§ **Goal of the exercise**: Recast the lines below as a JSON list of strings, one string per line and blank lines left out, starting with the line containing "order: Santalales" and going on through the line containing "state / province: Texas". Include only those lines.

Dataset items:
::::::

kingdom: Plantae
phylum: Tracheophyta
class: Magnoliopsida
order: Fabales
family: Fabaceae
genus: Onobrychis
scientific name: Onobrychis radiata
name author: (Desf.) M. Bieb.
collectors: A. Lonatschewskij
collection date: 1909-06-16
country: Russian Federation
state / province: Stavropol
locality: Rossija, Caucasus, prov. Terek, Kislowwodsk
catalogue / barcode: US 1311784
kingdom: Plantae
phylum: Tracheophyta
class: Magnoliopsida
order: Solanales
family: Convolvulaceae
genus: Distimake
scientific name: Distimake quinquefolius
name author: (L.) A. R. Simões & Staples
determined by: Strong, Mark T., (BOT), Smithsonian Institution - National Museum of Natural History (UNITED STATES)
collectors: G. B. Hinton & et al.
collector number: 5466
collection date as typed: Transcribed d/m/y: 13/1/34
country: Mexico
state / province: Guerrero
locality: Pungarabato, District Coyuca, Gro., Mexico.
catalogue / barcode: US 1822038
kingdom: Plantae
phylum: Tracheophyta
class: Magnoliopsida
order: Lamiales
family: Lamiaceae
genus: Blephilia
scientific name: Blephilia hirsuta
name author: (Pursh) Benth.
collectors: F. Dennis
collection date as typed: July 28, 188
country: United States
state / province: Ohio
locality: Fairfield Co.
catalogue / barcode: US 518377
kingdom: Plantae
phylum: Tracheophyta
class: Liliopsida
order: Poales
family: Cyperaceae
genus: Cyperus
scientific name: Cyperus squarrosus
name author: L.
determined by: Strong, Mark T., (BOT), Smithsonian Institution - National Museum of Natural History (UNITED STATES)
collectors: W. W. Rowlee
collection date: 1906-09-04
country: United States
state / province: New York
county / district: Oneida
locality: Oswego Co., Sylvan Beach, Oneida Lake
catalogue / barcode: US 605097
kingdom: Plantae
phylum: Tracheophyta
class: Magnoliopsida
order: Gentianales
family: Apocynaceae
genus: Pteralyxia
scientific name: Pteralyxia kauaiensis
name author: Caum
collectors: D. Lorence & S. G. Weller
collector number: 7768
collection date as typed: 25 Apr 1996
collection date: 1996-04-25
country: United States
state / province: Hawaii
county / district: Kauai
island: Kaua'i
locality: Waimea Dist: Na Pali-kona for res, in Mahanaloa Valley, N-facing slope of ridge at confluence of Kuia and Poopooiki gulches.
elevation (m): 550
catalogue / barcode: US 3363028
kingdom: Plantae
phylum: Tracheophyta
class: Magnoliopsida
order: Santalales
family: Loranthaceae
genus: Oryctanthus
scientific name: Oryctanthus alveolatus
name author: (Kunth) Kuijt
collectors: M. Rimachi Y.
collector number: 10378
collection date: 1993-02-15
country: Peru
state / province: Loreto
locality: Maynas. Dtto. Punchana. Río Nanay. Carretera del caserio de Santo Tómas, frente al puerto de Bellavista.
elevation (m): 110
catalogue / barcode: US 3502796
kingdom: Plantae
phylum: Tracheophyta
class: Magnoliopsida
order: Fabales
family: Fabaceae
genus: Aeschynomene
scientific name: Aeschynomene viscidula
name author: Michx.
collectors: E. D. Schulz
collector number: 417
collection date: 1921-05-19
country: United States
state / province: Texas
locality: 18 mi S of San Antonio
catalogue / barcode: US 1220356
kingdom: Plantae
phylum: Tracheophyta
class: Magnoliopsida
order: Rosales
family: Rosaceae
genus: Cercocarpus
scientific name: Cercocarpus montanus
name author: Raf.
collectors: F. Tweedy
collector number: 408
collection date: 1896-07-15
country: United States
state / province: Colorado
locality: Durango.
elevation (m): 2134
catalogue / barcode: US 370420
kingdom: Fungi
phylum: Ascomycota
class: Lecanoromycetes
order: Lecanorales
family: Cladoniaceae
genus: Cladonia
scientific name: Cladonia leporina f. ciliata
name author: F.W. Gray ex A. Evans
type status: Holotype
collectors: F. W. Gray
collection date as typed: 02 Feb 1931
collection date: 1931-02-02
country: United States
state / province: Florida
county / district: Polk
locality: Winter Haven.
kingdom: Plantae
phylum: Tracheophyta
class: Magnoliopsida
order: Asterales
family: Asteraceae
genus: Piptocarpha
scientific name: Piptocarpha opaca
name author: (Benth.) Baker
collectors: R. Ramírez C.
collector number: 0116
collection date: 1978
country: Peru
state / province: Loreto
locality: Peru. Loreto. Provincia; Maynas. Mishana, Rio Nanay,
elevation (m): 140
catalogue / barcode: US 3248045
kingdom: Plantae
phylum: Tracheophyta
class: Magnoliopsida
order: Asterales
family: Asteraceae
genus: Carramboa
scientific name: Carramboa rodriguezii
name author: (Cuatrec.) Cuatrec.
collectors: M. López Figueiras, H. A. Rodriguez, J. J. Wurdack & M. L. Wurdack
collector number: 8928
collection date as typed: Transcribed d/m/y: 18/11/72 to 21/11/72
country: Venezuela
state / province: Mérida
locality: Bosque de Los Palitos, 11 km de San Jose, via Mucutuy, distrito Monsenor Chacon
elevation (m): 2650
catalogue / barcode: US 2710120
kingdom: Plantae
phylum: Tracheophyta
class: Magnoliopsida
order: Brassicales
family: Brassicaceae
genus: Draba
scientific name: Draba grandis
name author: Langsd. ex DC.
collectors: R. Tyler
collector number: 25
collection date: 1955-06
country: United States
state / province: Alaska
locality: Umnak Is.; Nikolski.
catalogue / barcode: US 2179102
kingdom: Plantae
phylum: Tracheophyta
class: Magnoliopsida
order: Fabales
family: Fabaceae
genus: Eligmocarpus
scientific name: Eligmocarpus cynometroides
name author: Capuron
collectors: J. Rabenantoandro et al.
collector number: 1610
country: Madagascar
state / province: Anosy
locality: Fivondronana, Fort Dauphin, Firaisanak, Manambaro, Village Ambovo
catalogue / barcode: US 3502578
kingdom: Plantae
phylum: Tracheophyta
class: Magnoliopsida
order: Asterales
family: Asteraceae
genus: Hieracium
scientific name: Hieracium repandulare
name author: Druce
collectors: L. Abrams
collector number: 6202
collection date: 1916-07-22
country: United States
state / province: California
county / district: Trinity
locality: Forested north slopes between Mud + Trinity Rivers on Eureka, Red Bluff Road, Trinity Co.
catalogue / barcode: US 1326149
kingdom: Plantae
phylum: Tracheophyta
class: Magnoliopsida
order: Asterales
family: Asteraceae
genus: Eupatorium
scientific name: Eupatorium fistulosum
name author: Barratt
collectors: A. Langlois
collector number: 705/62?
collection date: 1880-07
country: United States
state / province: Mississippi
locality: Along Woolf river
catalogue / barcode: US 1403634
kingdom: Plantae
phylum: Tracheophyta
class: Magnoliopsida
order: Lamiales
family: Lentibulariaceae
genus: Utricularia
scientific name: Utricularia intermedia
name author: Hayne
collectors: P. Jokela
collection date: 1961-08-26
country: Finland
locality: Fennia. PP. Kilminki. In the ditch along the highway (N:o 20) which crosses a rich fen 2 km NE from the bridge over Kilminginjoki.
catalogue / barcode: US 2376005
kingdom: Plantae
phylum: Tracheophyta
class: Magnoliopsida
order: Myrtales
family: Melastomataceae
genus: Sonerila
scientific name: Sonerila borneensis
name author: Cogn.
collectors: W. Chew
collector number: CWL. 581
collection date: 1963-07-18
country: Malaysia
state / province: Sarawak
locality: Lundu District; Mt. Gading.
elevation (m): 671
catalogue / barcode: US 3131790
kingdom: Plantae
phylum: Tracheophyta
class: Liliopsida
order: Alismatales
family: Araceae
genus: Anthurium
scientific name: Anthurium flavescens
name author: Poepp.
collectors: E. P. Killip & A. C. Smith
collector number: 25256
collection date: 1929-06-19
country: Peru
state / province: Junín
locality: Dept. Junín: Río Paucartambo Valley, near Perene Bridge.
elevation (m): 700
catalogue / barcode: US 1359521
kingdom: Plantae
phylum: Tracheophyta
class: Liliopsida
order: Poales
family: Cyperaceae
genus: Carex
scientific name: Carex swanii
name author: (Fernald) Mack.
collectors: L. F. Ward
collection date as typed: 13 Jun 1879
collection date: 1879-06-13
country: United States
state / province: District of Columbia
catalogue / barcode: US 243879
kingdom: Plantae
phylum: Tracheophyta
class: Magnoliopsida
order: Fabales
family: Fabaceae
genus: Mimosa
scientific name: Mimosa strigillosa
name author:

::::::

§ **Answer for the task**:
[
  "order: Santalales",
  "family: Loranthaceae",
  "genus: Oryctanthus",
  "scientific name: Oryctanthus alveolatus",
  "name author: (Kunth) Kuijt",
  "collectors: M. Rimachi Y.",
  "collector number: 10378",
  "collection date: 1993-02-15",
  "country: Peru",
  "state / province: Loreto",
  "locality: Maynas. Dtto. Punchana. Río Nanay. Carretera del caserio de Santo Tómas, frente al puerto de Bellavista.",
  "elevation (m): 110",
  "catalogue / barcode: US 3502796",
  "kingdom: Plantae",
  "phylum: Tracheophyta",
  "class: Magnoliopsida",
  "order: Fabales",
  "family: Fabaceae",
  "genus: Aeschynomene",
  "scientific name: Aeschynomene viscidula",
  "name author: Michx.",
  "collectors: E. D. Schulz",
  "collector number: 417",
  "collection date: 1921-05-19",
  "country: United States",
  "state / province: Texas"
]